In some groups, women who are not cut are viewed as dirty and are stigmatized, discriminated upon, or ostracized. There are also other superstitions beliefs attached to the practice.
In Abu/Odual Local Government Area of Rivers State, Nigeria, for instance, the act is carried out seven months of a woman’s first pregnancy. The belief is that if it is not done, the woman and her child would die during delivery.
Others are that the clitoris will continue to grow as a girl gets older and so it must be removed, as well as the one that views external genitalia as being unclean and capable of causing the death of an infant during delivery.
Complications associated with FGM are numerous and could be short-term or long-term. A research carried out by Network of Reproductive Health Journalists in Nigeria (NRHJN), Rivers State chapter, on sixty women and girls in the South-South zone of Nigeria, who have undergone FGM, revealed that about 70% of them were infibulated. Ten percent of them under-went excision, while 20% experienced clitoridectomy.
A particular case of infiblation in the research, which falls under long-term complication, revealed that the woman who was “circumcised” as an infant, currently in her mid-forties, has a growth covering her vagina, making it difficult for her to have sex.
“I first realized the abnormality in my private part when I was in secondary school, about twelve years old. When I enquired from my mother, she explained that it was normal and was in accordance with the belief of our people.
“Years into marriage as a teenager, I noticed a growth gradually covering my vagina, which I must shift before having sexual intercourse. I’ve not been able to get pregnant after over twelve years of marriage”, the woman lamented.
Other common long-term complications include: urinary incontinence, cysts, urogenital track infections, infertility, pelvic inflammatory disease, and obstetrical problems such as delayed or obstructed second stage labour, trauma, and hemorrhage.
The major immediate complications include hemorrhage from the dorsalartery, shock and then infection, urinary retention and tetanus, which can lead to mortality.
Research has also shown that FGM is a key contributor to HIV infection. This is because in most cases the same instruments are used on several girls and women without being sterilized.
In order to check the trend of FGM, much have been postulated, with virtually all relying on specific legislation.

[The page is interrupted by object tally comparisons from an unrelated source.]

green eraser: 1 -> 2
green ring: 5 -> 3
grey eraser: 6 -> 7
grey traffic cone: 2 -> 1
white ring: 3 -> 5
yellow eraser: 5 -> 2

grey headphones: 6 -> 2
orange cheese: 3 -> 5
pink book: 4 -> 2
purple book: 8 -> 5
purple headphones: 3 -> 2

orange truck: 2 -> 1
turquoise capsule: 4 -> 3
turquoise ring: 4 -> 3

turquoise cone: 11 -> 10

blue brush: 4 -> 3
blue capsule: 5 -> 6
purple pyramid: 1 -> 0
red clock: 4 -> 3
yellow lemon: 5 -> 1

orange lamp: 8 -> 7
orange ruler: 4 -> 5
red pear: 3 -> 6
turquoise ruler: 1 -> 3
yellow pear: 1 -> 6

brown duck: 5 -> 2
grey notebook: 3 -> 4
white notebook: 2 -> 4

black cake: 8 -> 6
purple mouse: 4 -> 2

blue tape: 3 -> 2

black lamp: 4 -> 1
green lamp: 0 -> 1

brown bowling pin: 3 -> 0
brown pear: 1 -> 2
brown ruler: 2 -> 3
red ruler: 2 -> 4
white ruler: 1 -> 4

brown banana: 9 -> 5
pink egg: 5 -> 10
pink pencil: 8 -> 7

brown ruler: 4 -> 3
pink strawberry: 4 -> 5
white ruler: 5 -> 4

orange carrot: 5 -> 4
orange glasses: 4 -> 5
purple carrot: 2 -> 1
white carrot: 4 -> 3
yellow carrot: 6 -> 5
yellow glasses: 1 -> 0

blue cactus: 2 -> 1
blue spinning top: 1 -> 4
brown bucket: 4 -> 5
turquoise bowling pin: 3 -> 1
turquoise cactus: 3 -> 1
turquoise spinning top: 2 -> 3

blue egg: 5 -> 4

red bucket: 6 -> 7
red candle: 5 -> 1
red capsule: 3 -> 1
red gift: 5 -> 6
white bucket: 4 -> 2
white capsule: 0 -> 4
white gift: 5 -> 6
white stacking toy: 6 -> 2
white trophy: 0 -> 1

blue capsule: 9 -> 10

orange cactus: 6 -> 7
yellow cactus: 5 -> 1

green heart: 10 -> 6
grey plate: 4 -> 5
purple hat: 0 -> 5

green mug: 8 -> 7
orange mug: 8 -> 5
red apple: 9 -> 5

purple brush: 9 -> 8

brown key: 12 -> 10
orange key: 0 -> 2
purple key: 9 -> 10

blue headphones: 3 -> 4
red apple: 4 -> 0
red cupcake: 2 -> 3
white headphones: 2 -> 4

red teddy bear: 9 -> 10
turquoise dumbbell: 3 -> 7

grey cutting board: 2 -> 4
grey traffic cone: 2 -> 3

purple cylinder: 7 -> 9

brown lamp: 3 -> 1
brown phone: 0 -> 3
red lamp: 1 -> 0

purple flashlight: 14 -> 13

Developments have, howver, shown that there is the need to go beyond coming up with legislation against FGM practice. This is because while legislation is important, the actual willingness to check the practice lies in the conviction of those practicing it to stop it. This can only be achieved when groups, communities , etc practicing FGM own the process.
One way for them to own the process is for key stakeholders, such as traditional rulers, women groups, opinion leaders, etc getting involved in the process of disabusing the minds of their populace about beliefs attached to FGM. By so doing, strict compliance to legislation can be achieved. This is the challenge of truly institutionalising the fight against FGM.